Turning to leave, Jesus announces over his shoulder to anyone daring to pay attention: “I came into this world for judgment so that whose who do not see may see …” [John 9:37]

And that pronouncement about granting sight to those who do not see applies to all of us.  I say this because it seems that all of us have partially detached retinas.  Wherever we look, there is a blind spot, especially when it comes to seeing God in our midst..  And this stems from our recalcitrance, which is rooted in our fear – fear of the new life, of leaving what we know, even if what we know holds us in blindness.
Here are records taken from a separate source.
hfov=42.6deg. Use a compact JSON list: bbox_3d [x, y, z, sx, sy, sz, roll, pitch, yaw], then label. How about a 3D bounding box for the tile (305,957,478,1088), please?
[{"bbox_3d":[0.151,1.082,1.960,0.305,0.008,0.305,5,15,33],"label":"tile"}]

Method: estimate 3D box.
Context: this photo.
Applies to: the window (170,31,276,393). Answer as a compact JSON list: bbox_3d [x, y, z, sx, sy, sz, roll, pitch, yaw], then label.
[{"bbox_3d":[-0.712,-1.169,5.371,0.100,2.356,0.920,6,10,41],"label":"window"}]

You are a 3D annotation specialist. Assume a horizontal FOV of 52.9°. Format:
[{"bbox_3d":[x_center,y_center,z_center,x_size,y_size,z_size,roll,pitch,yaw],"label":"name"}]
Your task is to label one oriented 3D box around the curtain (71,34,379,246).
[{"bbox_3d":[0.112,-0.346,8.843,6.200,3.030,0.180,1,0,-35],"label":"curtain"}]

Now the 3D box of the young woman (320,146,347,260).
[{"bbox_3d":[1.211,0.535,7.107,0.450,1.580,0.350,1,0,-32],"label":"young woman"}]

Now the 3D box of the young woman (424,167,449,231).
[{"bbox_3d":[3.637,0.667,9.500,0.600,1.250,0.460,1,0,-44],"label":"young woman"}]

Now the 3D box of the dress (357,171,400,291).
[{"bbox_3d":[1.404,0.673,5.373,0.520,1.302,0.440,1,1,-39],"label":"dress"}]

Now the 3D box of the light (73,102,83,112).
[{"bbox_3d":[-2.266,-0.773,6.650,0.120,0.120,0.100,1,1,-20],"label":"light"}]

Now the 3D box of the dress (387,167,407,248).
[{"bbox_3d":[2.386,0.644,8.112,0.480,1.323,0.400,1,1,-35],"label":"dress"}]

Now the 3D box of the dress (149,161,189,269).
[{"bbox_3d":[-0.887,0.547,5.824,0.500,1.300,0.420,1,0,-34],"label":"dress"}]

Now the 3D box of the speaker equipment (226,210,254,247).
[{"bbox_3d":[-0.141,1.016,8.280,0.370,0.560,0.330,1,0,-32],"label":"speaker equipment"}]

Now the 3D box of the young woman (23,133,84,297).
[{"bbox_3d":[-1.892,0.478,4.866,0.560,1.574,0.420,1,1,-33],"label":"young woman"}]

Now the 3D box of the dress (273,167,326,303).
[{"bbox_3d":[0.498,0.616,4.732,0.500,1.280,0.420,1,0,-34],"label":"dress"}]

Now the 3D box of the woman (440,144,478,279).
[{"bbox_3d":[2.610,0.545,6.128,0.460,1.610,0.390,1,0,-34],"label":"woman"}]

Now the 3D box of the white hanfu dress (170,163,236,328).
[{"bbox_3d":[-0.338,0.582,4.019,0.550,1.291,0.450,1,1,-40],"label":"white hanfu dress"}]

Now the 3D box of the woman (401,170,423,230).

One of my favorite hymns, one I remember my Swedish mother singing to my Irish grandparents when they would visit us, is “Be Thou My Vision.”  My friend and parish colleague, Karen Banta, plays this tune so well, and she knows it makes me cry.  The opening stanza goes:
Be Thou my vision, O Lord of my heart;
all else be naught to me, save that Thou art –
Thou my best thought, by day or by night;
waking or sleeping, thy presence my light.

I speak in embarrassing truth for myself but also for you and others: We are addicted to our fear.  Our fear prevents us from seeing God what God sees.  Our blindness prevents us from seeing the God-life in our midst and that we are not on our own.  To see that we are loved, valued as God’s own (that is, to see the way God sees  — such vision scares us because to see with God’s eyes inevitably changes us.  It removes our blind, self-insulating excuses: The ones we have relied upon to keep us from moving beyond the old patterns, routines, and familiarities.  As incarcerating as blindness’s darkness is, we at least know it well and take some perverse comfort from it regularity.

But in Jesus, we gain the vision of God’s eyes and begin – gradually, haltingly — to see what God sees, which is life unbound by fear.  Specifically, we begin to see the truth that we are loved by God-in-Christ – no matter what; that we have been given what we need yet cannot provide for ourselves.

With this clear-sighted vision and in this deep time of uncertainty and fearfulness, I ask all of us to remember to keep our eyes on the prize of God’s love and life for us, to discern between what is eternal and what is passing away, and in the midst of this frightening trial to keep the faith and be the church.

It is very clearly a time when seeing Christ’s Body in the world is needed most.  And so, I leave you with the last phrase of this Irish hymn, as proclamation and prayer:
Heart of my own heart, whatever befall, still be my vision, O Ruler of all.  Amen.